Start of Data in this exercise

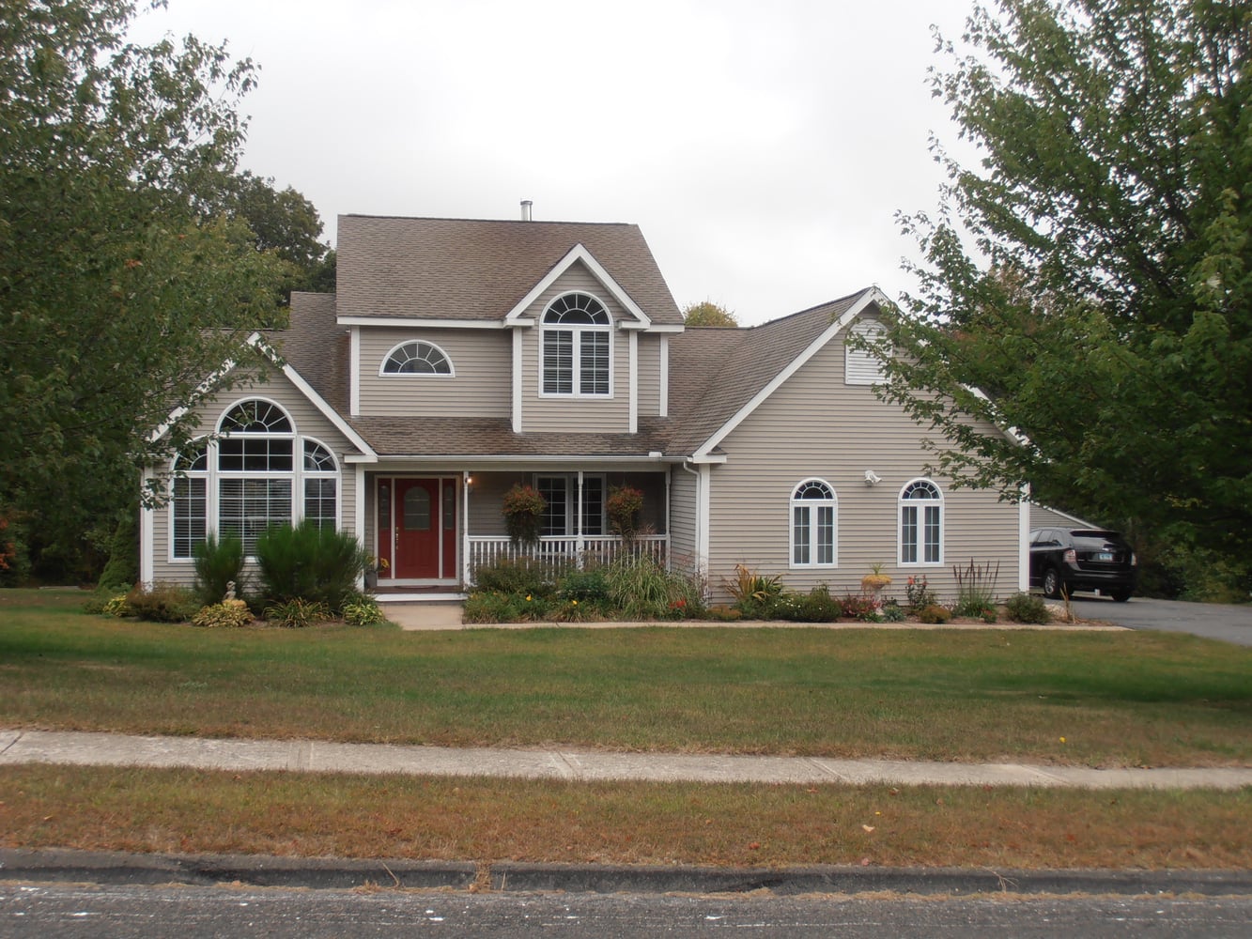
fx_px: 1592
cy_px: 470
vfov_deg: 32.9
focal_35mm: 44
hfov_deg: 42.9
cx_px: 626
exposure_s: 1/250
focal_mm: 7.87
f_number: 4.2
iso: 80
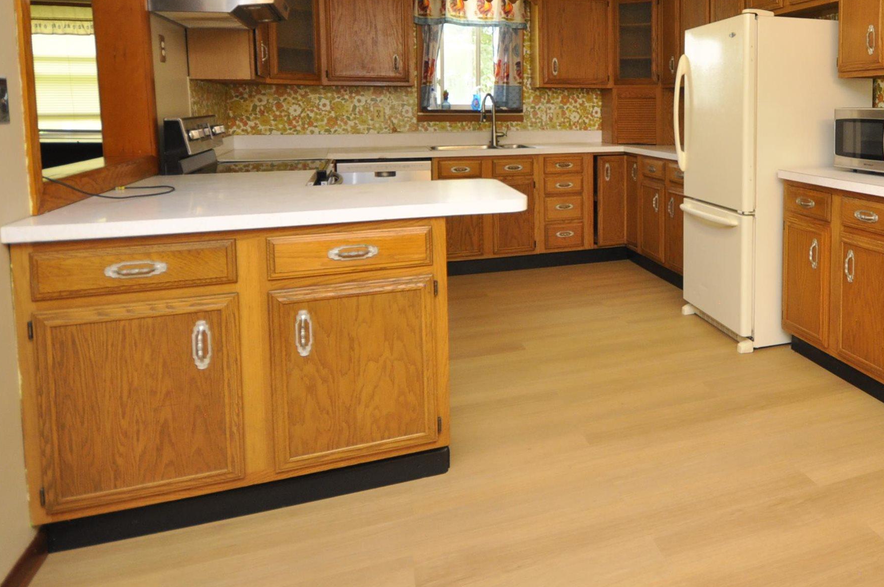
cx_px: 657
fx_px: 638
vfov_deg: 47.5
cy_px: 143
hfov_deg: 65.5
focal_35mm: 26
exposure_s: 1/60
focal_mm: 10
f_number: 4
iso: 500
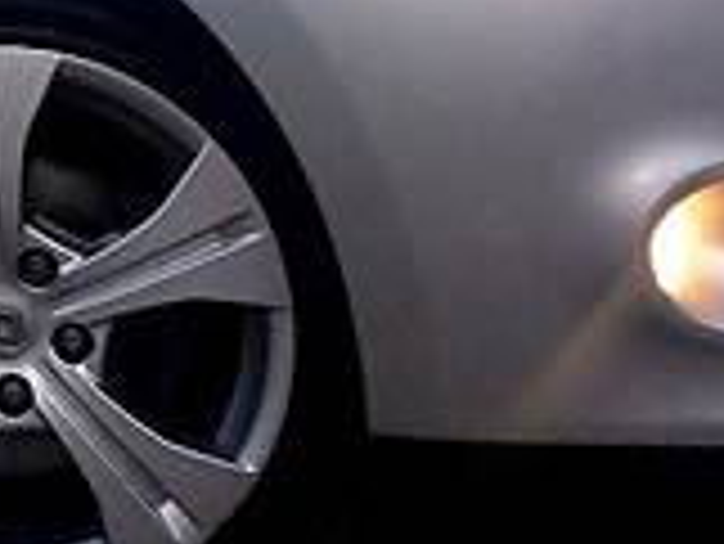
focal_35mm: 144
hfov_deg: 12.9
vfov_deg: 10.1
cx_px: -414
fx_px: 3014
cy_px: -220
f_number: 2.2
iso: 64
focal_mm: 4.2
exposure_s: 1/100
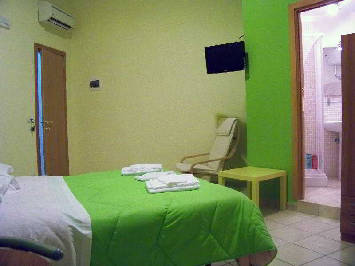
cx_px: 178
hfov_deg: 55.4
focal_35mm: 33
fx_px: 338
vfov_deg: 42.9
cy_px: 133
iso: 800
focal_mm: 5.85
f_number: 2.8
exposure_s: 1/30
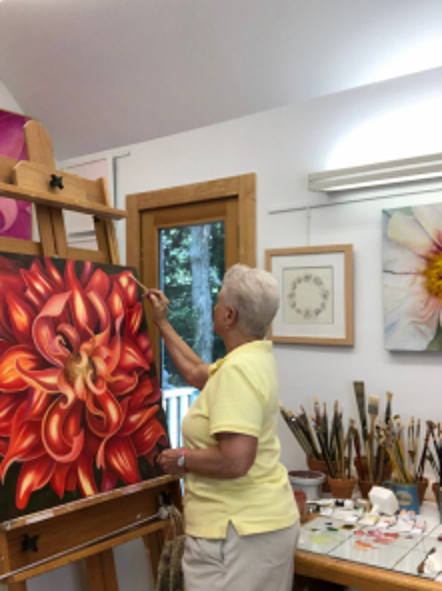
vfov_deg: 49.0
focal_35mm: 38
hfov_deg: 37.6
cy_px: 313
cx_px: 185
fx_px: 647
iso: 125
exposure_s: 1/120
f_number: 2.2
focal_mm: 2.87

End of Data in this exercise
Start of Data in this exercise

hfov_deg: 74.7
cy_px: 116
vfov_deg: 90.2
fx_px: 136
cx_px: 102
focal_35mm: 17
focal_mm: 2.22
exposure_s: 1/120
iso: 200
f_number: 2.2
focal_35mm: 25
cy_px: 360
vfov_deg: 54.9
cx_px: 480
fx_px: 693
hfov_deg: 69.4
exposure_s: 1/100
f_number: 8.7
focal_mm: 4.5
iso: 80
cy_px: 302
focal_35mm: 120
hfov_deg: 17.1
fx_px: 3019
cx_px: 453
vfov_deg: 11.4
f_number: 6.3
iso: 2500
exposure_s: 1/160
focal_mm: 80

End of Data in this exercise
Start of Data in this exercise

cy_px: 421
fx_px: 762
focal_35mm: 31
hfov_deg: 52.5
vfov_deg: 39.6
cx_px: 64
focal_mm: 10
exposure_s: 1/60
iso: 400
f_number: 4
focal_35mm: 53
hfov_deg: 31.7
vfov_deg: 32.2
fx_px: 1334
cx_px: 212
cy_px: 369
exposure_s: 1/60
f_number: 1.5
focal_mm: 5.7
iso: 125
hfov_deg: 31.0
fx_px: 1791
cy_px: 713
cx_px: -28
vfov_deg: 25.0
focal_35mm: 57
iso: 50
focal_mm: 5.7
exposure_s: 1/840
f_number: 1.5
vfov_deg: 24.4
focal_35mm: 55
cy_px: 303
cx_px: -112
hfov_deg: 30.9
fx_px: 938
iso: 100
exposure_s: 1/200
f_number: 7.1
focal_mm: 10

End of Data in this exercise

## [Task directions]
Would you retype the lines above from the one with "fx_px: 3019" down to the one with "focal_mm: 80", word for word, both ends included and no other lines?

## [Response for this exercise]
fx_px: 3019
cx_px: 453
vfov_deg: 11.4
f_number: 6.3
iso: 2500
exposure_s: 1/160
focal_mm: 80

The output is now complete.